Forexpros – Natural gas futures fell sharply on Wednesday, trading at the lowest level since September 2009 as ongoing concerns over warm winter temperatures and worries about growing U.S. inventory levels continued to dampen sentiment on the heating fuel.

On the New York Mercantile Exchange, natural gas futures for January delivery traded at USD3.193 per million British thermal units during U.S. morning trade, plunging 2.6%.

It earlier fell by as much as 2.75% to trade at USD3.182 per million British thermal units, the lowest since September 11, 2009.

The January natural gas contract has lost nearly 11% since the beginning of December, as forecasts for warmer-than-normal winter weather was likely to limit heating demand.

The Commodity Weather Group said earlier that temperatures across the U.S. East Coast states will be at least five degrees above-average from December 19 to December 23.

“Widespread warming is expected to dominate the 1-10 day range yet again with only some minor fluctuations possible,” the weather group said in a report.

According to the U.S. National Weather Service, the daily average temperature in New York for December was 4.3 degrees above normal through December 13.

Natural gas prices have closely tracked weather forecasts in recent weeks. Above-normal winter temperatures reduce the need for gas-fired electricity to heat homes, dampening demand for natural gas.

Meanwhile, markets were looking forward to the U.S. Energy Information Administration’s weekly report on U.S. natural gas stockpiles for the week ended December 9 on Thursday.

Early injection estimates range from a decline of 60 billion cubic feet to 92 billion cubic feet. The five-year average stockpile change for the week is a drop of 142 billion cubic feet, according to U.S. Energy Department data.
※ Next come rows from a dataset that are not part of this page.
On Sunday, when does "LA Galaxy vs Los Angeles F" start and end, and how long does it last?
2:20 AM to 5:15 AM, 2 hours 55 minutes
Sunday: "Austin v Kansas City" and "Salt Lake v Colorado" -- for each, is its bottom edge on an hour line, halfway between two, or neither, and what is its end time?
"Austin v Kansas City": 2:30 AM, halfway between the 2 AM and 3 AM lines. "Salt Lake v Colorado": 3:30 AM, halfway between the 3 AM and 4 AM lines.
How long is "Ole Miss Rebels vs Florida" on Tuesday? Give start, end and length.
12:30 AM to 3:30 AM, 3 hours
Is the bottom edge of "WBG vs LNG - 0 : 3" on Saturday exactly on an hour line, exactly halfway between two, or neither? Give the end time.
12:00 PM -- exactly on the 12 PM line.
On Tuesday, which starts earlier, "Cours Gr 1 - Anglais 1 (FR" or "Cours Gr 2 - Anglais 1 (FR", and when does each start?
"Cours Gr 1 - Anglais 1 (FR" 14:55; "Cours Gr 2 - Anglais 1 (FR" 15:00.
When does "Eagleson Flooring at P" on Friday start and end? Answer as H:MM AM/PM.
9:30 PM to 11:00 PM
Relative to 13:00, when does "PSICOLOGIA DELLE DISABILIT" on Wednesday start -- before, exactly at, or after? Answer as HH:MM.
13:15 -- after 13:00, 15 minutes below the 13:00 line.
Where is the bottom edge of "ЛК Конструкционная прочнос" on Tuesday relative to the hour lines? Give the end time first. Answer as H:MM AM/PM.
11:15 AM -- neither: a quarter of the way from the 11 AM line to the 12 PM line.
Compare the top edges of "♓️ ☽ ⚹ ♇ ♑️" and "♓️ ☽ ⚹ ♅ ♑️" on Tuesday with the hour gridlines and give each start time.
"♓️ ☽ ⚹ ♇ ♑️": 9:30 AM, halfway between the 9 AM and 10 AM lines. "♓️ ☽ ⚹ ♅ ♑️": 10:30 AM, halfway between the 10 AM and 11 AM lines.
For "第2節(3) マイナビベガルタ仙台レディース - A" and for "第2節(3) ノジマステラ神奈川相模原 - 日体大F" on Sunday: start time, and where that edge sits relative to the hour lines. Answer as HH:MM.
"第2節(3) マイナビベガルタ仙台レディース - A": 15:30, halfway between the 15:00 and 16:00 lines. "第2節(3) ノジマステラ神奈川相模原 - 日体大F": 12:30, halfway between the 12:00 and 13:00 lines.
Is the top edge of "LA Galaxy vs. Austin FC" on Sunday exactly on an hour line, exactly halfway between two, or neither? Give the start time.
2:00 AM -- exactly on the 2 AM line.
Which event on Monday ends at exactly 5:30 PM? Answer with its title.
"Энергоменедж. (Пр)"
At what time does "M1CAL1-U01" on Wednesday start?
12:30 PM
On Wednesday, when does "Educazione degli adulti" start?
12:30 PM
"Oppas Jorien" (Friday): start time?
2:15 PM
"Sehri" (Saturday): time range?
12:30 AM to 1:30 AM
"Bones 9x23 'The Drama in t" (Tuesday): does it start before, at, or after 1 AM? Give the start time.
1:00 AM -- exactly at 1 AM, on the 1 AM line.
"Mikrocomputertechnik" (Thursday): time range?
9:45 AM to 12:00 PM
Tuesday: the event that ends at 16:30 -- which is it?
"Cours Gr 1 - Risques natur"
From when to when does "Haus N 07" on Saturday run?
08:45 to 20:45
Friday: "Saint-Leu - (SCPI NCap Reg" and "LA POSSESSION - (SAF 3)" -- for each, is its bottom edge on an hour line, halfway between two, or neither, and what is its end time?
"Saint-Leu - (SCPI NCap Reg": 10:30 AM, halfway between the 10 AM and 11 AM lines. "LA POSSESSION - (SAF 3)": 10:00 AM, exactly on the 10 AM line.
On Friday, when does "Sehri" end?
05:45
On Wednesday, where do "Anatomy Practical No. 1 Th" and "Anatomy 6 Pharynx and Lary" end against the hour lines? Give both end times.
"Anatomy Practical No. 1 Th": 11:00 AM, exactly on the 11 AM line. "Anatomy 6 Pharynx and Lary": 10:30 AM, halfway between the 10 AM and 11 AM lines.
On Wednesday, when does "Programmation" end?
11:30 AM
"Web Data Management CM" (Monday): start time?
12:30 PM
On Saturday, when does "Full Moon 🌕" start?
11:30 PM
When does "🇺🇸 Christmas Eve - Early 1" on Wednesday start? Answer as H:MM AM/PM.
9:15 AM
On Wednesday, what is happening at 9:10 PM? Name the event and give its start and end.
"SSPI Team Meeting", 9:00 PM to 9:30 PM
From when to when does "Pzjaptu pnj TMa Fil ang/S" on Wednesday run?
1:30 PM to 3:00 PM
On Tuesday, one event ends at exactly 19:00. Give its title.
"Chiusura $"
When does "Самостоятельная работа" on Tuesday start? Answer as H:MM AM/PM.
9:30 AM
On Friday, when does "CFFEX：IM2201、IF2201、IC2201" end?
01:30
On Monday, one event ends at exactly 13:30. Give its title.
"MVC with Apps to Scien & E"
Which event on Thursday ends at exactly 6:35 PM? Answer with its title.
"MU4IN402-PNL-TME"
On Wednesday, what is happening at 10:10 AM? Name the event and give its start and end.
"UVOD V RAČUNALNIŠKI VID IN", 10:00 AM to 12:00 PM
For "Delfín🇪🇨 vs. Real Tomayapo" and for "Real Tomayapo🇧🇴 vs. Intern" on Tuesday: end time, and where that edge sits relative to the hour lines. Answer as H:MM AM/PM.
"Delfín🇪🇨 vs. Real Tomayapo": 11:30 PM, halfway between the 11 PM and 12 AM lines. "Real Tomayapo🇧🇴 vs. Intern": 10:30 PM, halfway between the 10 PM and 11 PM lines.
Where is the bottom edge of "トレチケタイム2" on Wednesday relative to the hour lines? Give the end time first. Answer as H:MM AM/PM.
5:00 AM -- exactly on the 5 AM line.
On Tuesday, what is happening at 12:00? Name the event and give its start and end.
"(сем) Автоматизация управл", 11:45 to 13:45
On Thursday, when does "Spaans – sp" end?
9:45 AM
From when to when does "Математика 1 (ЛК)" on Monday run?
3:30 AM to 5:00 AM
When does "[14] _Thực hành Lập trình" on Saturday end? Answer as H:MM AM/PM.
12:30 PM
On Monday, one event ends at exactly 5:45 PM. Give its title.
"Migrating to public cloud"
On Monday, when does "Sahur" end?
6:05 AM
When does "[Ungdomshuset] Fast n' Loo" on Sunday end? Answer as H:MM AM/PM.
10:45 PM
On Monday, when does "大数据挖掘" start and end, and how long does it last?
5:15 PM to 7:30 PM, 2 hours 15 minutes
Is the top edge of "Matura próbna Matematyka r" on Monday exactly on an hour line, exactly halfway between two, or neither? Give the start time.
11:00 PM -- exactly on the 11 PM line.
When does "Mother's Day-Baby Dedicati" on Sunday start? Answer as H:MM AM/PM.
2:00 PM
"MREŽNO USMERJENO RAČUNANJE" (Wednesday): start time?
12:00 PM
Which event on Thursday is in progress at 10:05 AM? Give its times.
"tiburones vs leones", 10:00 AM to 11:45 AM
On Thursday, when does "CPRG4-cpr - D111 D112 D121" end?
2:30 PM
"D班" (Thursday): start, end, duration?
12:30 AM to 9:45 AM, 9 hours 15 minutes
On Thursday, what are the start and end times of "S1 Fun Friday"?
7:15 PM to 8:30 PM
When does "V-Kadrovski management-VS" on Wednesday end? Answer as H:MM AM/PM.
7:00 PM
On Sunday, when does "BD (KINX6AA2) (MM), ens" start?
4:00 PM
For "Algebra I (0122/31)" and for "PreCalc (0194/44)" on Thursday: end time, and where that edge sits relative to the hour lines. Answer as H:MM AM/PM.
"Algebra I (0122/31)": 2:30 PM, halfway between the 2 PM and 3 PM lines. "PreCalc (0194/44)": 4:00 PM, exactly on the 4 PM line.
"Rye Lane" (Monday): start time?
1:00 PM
Gas futures typically climb during the winter months, as temperatures fall and demand for heating fueled by natural gas rises. But mild weather coupled with high production levels have kept prices depressed in recent weeks.

Global financial service provider Barclays said in a report Tuesday that, “In the near term, there appears to be no bottom for the front contract price as it continues to fall on weak seasonal heating demand.”

Elsewhere on the NYMEX, light sweet crude oil futures for delivery in January plummeted 3.05% to trade at USD97.08 a barrel, while heating oil for January delivery tumbled 1.6% to trade at USD2.882 per gallon.